The main reason why so many “news” organizations ran this story was because it had the obligatory quote from a U.S. senior official defending this albatross around the neck of U.S. foreign policy as “one of the tools in our overall efforts to encourage respect for the human rights and basic freedoms to which the United Nations is committed.”
This after that same body unanimously decried the implementation of this “tool”. How can the US remain so tone deaf?
Here is what some of our partners, allies, and adversaries have said about this “tool” in the UN’s official press release of General Assembly 11311:
“MOURAD BENMEHIDI (Algeria), speaking on behalf of the Group of 77 developing countries and China, said that the embargo against Cuba contravened the fundamental norms of international law, international humanitarian law, the United Nations Charter and the norms and principles governing peaceful relations among States. Furthermore, its continued imposition violated the principles of the sovereign equality of States and of non-intervention and non-interference in each other’s domestic affairs.”
Joseph Goddard of Barbados represented the Caribbean community (CARICOM) and stressed Cuba’s camaraderie with member States and articulated the importance of “mutually beneficial programmes of cooperation and trade in several key areas including physical education and sports, accounting, natural sciences, humanities, economy, special education, health and medicine.”
“OCTAVIO ERRÁZURIZ (Chile) said on behalf of the Community of Latin American and Caribbean States (CELAC) that the commercial, economic and financial embargo imposed on Cuba was contrary to the letter, spirit, principles and purposes of the United Nations Charter and international law. The Community was concerned about the extraterritorial effects of the embargo that affected the sovereignty of other States, the legitimate interests of entities or persons under their jurisdiction and the freedom of trade and navigation.”

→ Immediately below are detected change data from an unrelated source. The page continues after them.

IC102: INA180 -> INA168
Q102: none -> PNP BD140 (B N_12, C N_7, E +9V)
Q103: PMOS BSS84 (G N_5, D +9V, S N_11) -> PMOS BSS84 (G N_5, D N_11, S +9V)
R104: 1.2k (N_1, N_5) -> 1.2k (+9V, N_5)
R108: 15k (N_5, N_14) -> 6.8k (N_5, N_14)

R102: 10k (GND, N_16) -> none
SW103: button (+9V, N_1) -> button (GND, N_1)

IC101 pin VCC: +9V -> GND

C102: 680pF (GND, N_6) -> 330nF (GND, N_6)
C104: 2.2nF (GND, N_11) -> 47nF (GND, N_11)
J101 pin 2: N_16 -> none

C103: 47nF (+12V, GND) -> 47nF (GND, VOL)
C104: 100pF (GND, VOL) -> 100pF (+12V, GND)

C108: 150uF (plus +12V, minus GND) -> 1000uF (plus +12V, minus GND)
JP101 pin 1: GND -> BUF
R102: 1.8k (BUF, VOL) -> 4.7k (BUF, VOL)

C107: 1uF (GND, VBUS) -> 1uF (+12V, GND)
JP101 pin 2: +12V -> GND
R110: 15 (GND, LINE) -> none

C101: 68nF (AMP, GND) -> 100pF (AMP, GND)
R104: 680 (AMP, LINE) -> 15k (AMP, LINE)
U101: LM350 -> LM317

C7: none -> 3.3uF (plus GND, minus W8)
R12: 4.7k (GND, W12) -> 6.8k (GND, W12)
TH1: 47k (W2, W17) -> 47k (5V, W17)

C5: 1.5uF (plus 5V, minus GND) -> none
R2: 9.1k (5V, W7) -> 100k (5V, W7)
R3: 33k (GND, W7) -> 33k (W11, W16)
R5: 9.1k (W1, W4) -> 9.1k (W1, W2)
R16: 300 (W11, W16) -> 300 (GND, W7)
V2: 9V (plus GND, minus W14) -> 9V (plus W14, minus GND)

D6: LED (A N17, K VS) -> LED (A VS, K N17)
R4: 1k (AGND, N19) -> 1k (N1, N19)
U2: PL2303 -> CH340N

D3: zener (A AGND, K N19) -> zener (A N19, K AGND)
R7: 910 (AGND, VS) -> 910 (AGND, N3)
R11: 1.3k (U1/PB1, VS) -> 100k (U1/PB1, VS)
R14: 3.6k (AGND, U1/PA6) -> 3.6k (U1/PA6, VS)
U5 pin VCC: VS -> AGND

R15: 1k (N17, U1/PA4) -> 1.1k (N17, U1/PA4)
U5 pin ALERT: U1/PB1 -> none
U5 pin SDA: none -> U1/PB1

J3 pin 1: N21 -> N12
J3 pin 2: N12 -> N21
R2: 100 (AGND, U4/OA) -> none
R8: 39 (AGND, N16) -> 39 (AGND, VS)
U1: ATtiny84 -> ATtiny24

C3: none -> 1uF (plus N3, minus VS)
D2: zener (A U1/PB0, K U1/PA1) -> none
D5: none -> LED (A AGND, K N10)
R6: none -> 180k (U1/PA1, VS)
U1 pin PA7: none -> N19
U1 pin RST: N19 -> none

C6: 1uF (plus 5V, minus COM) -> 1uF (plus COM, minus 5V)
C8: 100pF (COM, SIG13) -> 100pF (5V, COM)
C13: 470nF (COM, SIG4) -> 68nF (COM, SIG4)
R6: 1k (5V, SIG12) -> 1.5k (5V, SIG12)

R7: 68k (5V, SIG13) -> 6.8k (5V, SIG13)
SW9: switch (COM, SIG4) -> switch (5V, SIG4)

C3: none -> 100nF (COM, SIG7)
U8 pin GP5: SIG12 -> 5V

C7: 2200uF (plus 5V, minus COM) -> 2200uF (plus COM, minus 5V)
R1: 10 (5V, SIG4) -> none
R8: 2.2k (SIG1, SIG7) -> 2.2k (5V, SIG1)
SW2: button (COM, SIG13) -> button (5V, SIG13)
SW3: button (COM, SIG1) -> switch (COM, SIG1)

“MARIA LUIZA RIBEIRO VIOTTI (Brazil), speaking on behalf of Southern Common Market (MERCOSUR), said that the Group had been founded on the principles of interdependence and good neighbourly relations. Alongside its Latin American neighbours, MERCOSUR showed respect for the sovereignty of States and for international law, and it viewed that the embargo ran contrary to the principles of the Unite Nations Charter and international law. In particular, she said, it violated the principle of non-interference in the affairs of other States. The embargo also ran contrary to the principles of justice and human rights, limited and delayed social and economic progress and inhibited the achievement of the Millennium Goals and other development targets.“
These were just a few of the statements issued by a number of subgroups within the UN. Once again, the entire world took a moment to make it perfectly clear to the United States that the embargo is completely unfair and deleterious to the Cuban people while becoming more and more counterproductive for U.S. citizens. Obama could do himself and his legacy a favor if he would just stop and listen to what the international community is urging him and the United States to do- abandon the embargo and allow Cuba make its own future without further interference.